RAW DATA -
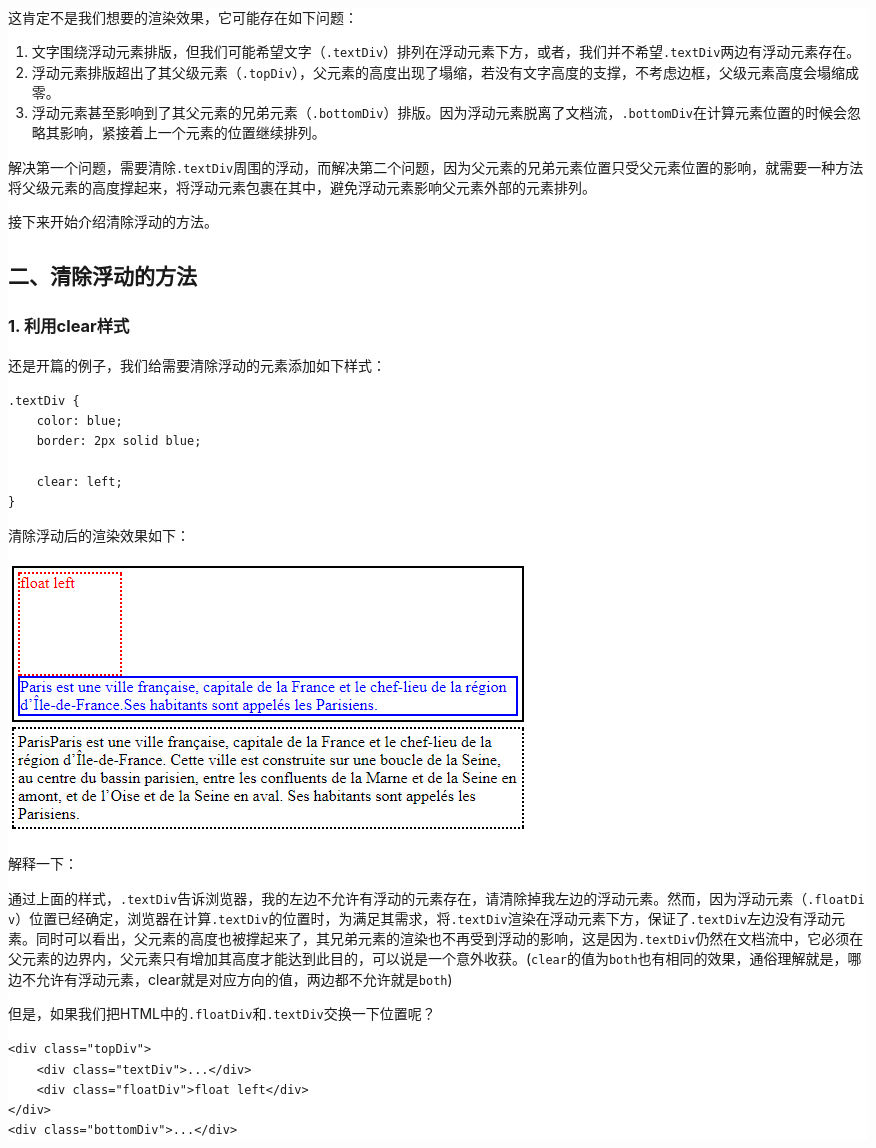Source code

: 这肯定不是我们想要的渲染效果，它可能存在如下问题：

1. 文字围绕浮动元素排版，但我们可能希望文字（``.textDiv``）排列在浮动元素下方，或者，我们并不希望``.textDiv``两边有浮动元素存在。
2. 浮动元素排版超出了其父级元素（``.topDiv``），父元素的高度出现了塌缩，若没有文字高度的支撑，不考虑边框，父级元素高度会塌缩成零。
3. 浮动元素甚至影响到了其父元素的兄弟元素（``.bottomDiv``）排版。因为浮动元素脱离了文档流，``.bottomDiv``在计算元素位置的时候会忽略其影响，紧接着上一个元素的位置继续排列。

解决第一个问题，需要清除``.textDiv``周围的浮动，而解决第二个问题，因为父元素的兄弟元素位置只受父元素位置的影响，就需要一种方法将父级元素的高度撑起来，将浮动元素包裹在其中，避免浮动元素影响父元素外部的元素排列。

接下来开始介绍清除浮动的方法。

## 二、清除浮动的方法

### 1. 利用clear样式

还是开篇的例子，我们给需要清除浮动的元素添加如下样式：

```
.textDiv {
	color: blue;
	border: 2px solid blue;

	clear: left;
}
```

清除浮动后的渲染效果如下：

![clear method](/imgs/2017-10-10-clear-method.png)

解释一下：

通过上面的样式，``.textDiv``告诉浏览器，我的左边不允许有浮动的元素存在，请清除掉我左边的浮动元素。然而，因为浮动元素（``.floatDiv``）位置已经确定，浏览器在计算``.textDiv``的位置时，为满足其需求，将``.textDiv``渲染在浮动元素下方，保证了``.textDiv``左边没有浮动元素。同时可以看出，父元素的高度也被撑起来了，其兄弟元素的渲染也不再受到浮动的影响，这是因为``.textDiv``仍然在文档流中，它必须在父元素的边界内，父元素只有增加其高度才能达到此目的，可以说是一个意外收获。(``clear``的值为``both``也有相同的效果，通俗理解就是，哪边不允许有浮动元素，clear就是对应方向的值，两边都不允许就是``both``)

但是，如果我们把HTML中的``.floatDiv``和``.textDiv``交换一下位置呢？

```
<div class="topDiv">
	<div class="textDiv">...</div>
	<div class="floatDiv">float left</div>
</div>
<div class="bottomDiv">...</div>
```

WHAT TO WORK ON - Copy out, in full, each line above that has the word "topDiv" in it.

FINISHED TASK -
2. 浮动元素排版超出了其父级元素（``.topDiv``），父元素的高度出现了塌缩，若没有文字高度的支撑，不考虑边框，父级元素高度会塌缩成零。
<div class="topDiv">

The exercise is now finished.